Liverpool beat Chelsea to prized prospect

Chelsea matched Liverpool’s offer, pound for pound. Same fee, same structure. Jacquet chose Anfield.

For a club that has spent the last two windows aggressively lowering the age profile of its squad, this is exactly the kind of battle Liverpool want to be winning. Jacquet arrives as part of a first-team recruitment strategy built around emerging, elite-level talent; the average age of their signings across the last two windows sits below 22.

For Jacquet, the move is the realisation of a long-held ambition. Speaking to Liverpool’s official website, he described joining the club as “a big dream” and admitted he could already picture himself in the surroundings after seeing the facilities. He spoke of feeling “very happy” and “very excited to get started” – the language of a player who knows this is the defining step of his young career.

From Rennes project to Anfield’s new pillar

Jacquet’s rise has been rapid rather than loud.

Rennes recalled him from a loan spell in France’s second tier after impressive performances at Clermont, then watched him grow under coach Habib Beye. His development accelerated last season and again this year, enough for major clubs across Europe to circle.

Rennes resisted.
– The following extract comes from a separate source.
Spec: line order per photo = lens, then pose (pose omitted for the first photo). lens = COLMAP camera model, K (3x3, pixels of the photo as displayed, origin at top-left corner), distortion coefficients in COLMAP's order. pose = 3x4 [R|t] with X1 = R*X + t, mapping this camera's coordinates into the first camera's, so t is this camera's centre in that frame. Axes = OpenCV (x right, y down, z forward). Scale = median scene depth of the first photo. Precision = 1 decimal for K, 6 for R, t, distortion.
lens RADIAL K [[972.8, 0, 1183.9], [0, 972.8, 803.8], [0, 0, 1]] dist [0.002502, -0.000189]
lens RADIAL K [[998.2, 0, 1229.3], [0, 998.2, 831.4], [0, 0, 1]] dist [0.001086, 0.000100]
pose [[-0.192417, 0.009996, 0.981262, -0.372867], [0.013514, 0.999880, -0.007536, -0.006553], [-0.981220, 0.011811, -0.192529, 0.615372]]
Beye even warned publicly that letting Jacquet go would force the club to “downgrade” their ambitions for the season. They lost that fight. Liverpool’s offer – and their plan for him – proved decisive.

French football expert Julien Laurens is convinced the Premier League champions have landed a future star. He calls Jacquet “the real deal”, comparing his emergence to the early breakthroughs of William Saliba at Saint-Etienne and Wesley Fofana. The caveat is obvious: like those two at the start, Jacquet has yet to play for France’s senior team or in the Champions League or Europa League. The leap is big. Liverpool believe he can make it.

European football analyst Kevin Hatchard strikes a similar note. Jacquet, he points out, has long been seen as a rising star in France, captaining multiple youth age groups and ticking every box of the modern centre-back profile: composed on the ball, wide passing range, athletic, dominant in the air. What he lacks is a long track record at the highest level.

That is the gamble. That is also the opportunity.

Slotting into a heavyweight defensive unit

Liverpool are not buying a project for tomorrow and hiding him in the academy. Jacquet will join the first-team squad immediately as one of the club’s senior centre-backs, lining up alongside Virgil van Dijk, Geovanni Leoni and Joe Gomez.

He arrives with a recent shoulder injury in his past, but the club are satisfied. Jacquet has completed his rehabilitation programme and is already back in individual fitness work. Barring setbacks, he is expected to be available for the start of pre-season.

That timing matters. Pre-season at Liverpool is no gentle introduction; it is an immersion course. The defensive line is drilled relentlessly, distances measured, triggers rehearsed. A young defender coming into a unit marshalled by Van Dijk will learn quickly or be exposed just as fast.

Liverpool’s recruitment team, though, have a clear pattern. They identify high-ceiling players early, pay big before the rest of Europe fully commits, and back their environment to turn potential into dominance. With Jacquet, they have gone hard again on upside.

The fee is heavy for someone “who hasn’t really proved much”, as Laurens bluntly puts it. Yet this is the going rate for potential at the very top of the game – especially for a profile clubs find increasingly rare: a 20-year-old centre-back, already a leader in youth international football, comfortable in possession and aggressive without it.

Liverpool believe that combination is worth the risk. The question now is how quickly Jeremy Jacquet can turn that belief into authority on the Premier League stage.